今回は「ABC理論(論理療法)」からご紹介しましょう。米国の臨床心理学者アルバート・エリスが提唱した心理療法で、國分先生がこれを翻訳し、日本に広めました。
ABCのAとは「出来事」、Bは「考え方、すなわち出来事についての受け止め方」、Cとは「結果・あなたの気持ち」を表しています。
例えばAを「評判の商品をお勧めしたら客に『要らない!』と言われた」と設定しましょう。これは、実際の「出来事」ですね。
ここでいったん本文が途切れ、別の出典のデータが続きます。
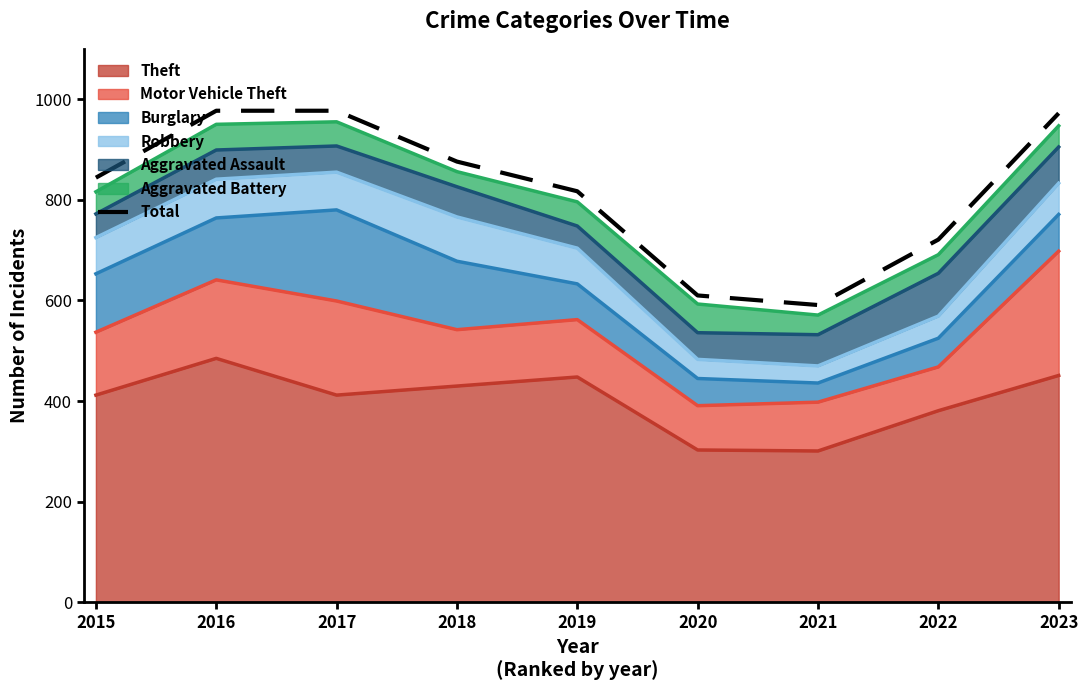

Count the number of categories in the chart.

9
その時のB、すなわち「出来事の受け止め方」が「もっと上手にお勧めすべきであった」「私の接客に問題があったからに違いない」だったらCはどうなるでしょうか? 「接客も満足にできない自分はセールスに向いていない」「落ち込む」という気持ちになる可能性がありませんか?
こういうABCを放置しておくと、自責の念から「鬱々気分」にならないとも限りません。
この「悪い連鎖」を断ち切るにはBの「受け止め方」について、「果たしてそう言い切れるか? そう受け止めることが適切か? そう思うに至る経過の中で『思い込み』はなかったか?」ということを、「科学者のように、事実に基づき考察・見当せよ」というのがこの論の趣旨です。
Aという出来事を、冷静、論理的、客観的に見直すと、客が「要らない」と言ったのは、あなたの接客態度のせいではなく、「別の理由でたまたま必要を感じなかった」「急に別の似たものを持っていたのに気が付いた」「最初から冷やかしだった」など、さまざまな事情が考えられることに気が付きます。そのようにA(出来事)を吟味すれば、B(受け止め方)は「たくさんいる客の中には冷やかしがいても仕方がない」と柔軟に考えることができます。そうなればC(結果・あなたの気持ち)は、どうなりますか?
「買ってもらえなかったのは残念だけど、また次のお客さんに期待するか!」と前向きになる。少なくとも「買ってもらえなかったのは自分の接客のせいだ」と自分を責めて落ち込むことはなくなりそうですね。